The juvenile and domestic relations district court of the county or city in which a pupil resides or in which charges are pending against a pupil, or any court in which charges are pending against a pupil, may require the pupil who has been charged with (i) a crime that resulted in or could have resulted in injury to others, (ii) a violation of Article 1 (§ 18.2-77 et seq.) of Chapter 5 of Title 18.2, or (iii) any offense related to possession or distribution of any Schedule I, II, or III controlled substances to attend an alternative education program, including, but not limited to, night school, adult education, or any other education program designed to offer instruction to students for whom the regular program of instruction may be inappropriate.
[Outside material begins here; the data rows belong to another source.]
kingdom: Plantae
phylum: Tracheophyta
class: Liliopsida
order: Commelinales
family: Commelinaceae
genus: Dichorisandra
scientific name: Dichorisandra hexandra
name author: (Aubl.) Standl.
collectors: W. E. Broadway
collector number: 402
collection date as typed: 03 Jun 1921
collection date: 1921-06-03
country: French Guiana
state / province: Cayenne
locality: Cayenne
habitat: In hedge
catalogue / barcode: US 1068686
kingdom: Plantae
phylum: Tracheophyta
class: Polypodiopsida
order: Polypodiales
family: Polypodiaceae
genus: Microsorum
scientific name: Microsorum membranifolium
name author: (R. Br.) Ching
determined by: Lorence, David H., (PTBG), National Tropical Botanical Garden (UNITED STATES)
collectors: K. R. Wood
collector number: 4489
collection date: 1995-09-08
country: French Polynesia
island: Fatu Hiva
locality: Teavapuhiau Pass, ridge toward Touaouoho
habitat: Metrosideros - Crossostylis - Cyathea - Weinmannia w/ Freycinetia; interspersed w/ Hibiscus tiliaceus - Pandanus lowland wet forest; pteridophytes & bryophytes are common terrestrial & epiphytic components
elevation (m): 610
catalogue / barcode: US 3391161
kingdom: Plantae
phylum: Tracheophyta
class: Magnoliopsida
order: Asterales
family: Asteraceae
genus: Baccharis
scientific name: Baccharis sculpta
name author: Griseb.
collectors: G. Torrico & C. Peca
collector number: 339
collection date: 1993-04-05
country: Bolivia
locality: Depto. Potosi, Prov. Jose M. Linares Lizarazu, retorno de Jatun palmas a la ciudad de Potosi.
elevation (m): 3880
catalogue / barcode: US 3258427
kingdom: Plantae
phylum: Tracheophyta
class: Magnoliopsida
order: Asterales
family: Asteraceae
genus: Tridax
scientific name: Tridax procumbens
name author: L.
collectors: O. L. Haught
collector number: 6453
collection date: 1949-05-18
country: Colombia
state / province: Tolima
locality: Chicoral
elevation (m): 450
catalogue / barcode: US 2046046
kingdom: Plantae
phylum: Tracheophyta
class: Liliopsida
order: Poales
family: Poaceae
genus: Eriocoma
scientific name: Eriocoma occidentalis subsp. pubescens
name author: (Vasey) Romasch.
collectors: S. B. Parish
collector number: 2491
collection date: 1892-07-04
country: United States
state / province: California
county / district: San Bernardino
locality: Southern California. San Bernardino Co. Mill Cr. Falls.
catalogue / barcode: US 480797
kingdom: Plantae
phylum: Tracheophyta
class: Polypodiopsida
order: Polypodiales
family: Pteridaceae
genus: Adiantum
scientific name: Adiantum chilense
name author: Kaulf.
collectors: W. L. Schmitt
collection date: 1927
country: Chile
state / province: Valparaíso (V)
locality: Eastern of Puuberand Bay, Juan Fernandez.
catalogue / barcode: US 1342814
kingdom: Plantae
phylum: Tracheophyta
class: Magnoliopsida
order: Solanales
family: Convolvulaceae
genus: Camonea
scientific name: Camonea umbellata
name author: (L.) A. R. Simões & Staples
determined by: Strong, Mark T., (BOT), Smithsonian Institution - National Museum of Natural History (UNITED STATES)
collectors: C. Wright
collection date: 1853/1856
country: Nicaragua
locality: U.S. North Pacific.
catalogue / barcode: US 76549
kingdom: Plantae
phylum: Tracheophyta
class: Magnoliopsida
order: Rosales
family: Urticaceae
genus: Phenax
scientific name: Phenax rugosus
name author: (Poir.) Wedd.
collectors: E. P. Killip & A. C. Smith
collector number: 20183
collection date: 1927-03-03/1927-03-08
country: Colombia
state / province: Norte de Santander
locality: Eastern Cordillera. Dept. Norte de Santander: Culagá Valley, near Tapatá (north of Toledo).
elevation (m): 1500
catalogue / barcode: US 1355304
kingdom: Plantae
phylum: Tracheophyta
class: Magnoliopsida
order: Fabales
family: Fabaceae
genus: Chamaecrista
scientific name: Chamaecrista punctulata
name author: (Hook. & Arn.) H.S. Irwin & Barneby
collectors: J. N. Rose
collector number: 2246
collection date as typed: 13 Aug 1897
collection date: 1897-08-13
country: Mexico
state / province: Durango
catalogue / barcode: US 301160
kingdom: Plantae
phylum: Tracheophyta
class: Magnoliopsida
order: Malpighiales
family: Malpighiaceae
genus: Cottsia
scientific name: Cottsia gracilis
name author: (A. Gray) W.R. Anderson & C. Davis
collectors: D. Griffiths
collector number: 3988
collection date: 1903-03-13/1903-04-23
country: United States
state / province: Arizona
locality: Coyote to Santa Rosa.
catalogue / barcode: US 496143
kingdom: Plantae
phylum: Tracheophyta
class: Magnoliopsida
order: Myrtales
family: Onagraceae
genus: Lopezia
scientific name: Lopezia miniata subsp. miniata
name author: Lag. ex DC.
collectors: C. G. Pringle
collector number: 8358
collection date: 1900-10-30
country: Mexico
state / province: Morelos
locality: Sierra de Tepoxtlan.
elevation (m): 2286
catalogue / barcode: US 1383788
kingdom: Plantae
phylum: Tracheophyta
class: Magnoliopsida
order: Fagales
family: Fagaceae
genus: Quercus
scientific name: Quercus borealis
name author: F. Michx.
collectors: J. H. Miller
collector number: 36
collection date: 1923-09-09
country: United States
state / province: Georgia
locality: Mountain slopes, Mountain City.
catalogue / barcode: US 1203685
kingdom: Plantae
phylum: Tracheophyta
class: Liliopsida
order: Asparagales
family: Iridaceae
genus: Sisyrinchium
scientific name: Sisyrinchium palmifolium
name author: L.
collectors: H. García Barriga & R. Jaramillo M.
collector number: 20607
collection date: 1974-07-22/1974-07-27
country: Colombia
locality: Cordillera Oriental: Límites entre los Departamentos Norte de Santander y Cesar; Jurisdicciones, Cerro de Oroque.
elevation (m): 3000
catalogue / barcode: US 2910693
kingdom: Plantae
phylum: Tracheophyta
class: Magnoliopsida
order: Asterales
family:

This subsection shall not be construed to limit the authority of school boards to expel, suspend, or exclude students, as provided in §§ 22.1-277.04, 22.1-277.05, 22.1-277.06, 22.1-277.07, and 22.1-277.2. As used in this subsection, the term "charged" means that a petition or warrant has been filed or is pending against a pupil.
G. Within one calendar month of the opening of school, each school board shall send to the parents or guardian of each student enrolled in the division a copy of the compulsory school attendance law and the enforcement procedures and policies established by the school board.
H. The provisions of this article shall not apply to:
1. Children suffering from contagious or infectious diseases while suffering from such diseases;
2. Children whose immunizations against communicable diseases have not been completed as provided in § 22.1-271.2;
3. Children under 10 years of age who live more than two miles from a public school unless public transportation is provided within one mile of the place where such children live;
4. Children between the ages of 10 and 17, inclusive, who live more than 2.5 miles from a public school unless public transportation is provided within 1.5 miles of the place where such children live; and
5. Children excused pursuant to subsections B and C of this section.
Further, any child who will not have reached his sixth birthday on or before September 30 of each school year whose parent or guardian notifies the appropriate school board that he does not wish the child to attend school until the following year because the child, in the opinion of the parent or guardian, is not mentally, physically, or emotionally prepared to attend school, may delay the child's attendance for one year.
The distances specified in subdivisions 3 and 4 of this subsection shall be measured or determined from the child's residence to the entrance to the school grounds or to the school bus stop nearest the entrance to the residence of such children by the nearest practical routes which are usable for walking or riding. Disease shall be established by the certificate of a reputable practicing physician in accordance with regulations adopted by the Board of Education.
(Code 1950, § 22-275.1; 1952, c. 279; 1959, Ex. Sess., c. 72; 1968, c. 178; 1974, c. 199; 1976, cc. 681, 713; 1978, c. 518; 1980, c. 559; 1984, c. 436; 1989, c. 515; 1990, c. 797; 1991, c. 295; 1993, c. 903; 1996, cc. 163, 916, 964; 1997, c. 828; 1999, cc. 488, 552; 2000, c. 184; 2001, cc. 688, 820; 2003, c. 119; 2004, c. 251; 2006, c. 335.)